• Provided data:

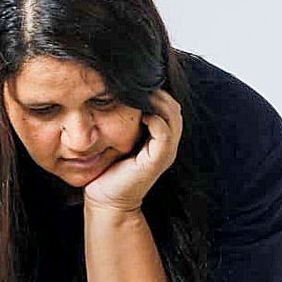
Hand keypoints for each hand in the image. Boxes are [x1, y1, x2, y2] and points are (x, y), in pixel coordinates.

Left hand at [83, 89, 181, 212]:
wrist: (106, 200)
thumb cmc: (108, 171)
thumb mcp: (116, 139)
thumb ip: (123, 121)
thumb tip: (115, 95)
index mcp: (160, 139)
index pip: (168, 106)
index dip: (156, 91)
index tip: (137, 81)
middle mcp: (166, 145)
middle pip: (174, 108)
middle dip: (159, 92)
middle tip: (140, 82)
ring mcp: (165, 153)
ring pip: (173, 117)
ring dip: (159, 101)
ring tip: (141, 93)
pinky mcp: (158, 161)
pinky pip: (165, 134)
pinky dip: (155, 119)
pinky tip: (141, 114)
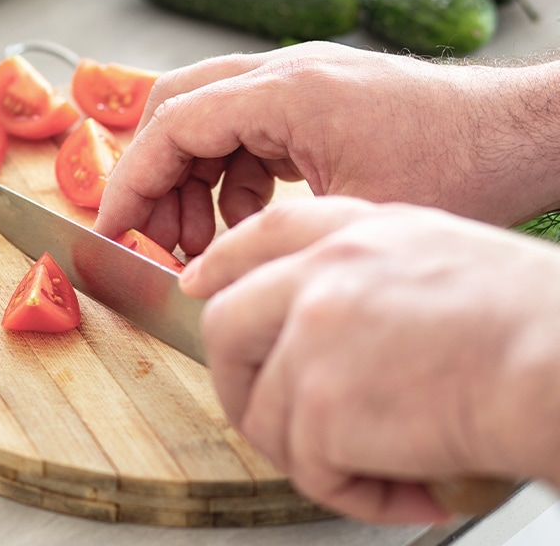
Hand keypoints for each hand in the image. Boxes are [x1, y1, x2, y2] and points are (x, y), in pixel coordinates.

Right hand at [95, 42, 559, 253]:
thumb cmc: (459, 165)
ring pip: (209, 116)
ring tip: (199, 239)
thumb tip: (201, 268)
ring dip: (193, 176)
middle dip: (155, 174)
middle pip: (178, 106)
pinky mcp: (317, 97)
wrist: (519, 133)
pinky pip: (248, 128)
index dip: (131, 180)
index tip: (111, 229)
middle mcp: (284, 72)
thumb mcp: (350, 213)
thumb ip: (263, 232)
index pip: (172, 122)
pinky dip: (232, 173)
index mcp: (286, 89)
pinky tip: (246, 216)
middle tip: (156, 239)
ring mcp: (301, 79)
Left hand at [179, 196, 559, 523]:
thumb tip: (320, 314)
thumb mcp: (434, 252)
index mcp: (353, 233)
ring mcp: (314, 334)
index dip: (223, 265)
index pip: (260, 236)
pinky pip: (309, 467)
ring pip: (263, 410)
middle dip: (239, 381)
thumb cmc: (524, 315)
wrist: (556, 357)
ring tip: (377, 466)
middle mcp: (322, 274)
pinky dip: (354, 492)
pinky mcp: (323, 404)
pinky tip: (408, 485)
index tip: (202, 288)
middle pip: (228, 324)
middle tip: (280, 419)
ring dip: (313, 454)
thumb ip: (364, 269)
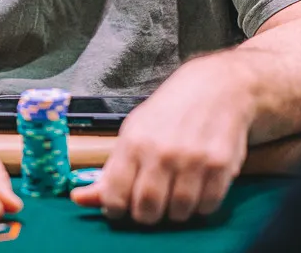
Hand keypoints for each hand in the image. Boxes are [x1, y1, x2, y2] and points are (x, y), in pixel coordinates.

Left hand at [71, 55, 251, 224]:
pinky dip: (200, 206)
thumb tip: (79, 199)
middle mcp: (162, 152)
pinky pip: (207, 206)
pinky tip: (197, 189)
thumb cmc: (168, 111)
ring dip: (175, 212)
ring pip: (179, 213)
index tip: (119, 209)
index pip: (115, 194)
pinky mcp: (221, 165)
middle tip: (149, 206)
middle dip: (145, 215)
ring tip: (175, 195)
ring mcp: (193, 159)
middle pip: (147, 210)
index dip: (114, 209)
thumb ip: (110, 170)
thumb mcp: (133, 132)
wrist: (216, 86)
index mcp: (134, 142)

• What you are asked to do: Starting with the first line of the material, print each line exactly until you have printed the line with "index mcp: (160, 139)", and skip the pictures.

• Result for this exercise:
Hand keypoints for each hand in the image. Boxes are [x1, y1, x2, y2] and points are (x, y), in pixel coordinates.

Left hand at [83, 89, 181, 212]:
wrist: (106, 200)
thumb cmc: (108, 171)
thumb mcp: (116, 139)
thumb ip: (123, 121)
thumb tip: (115, 95)
index mcp: (160, 139)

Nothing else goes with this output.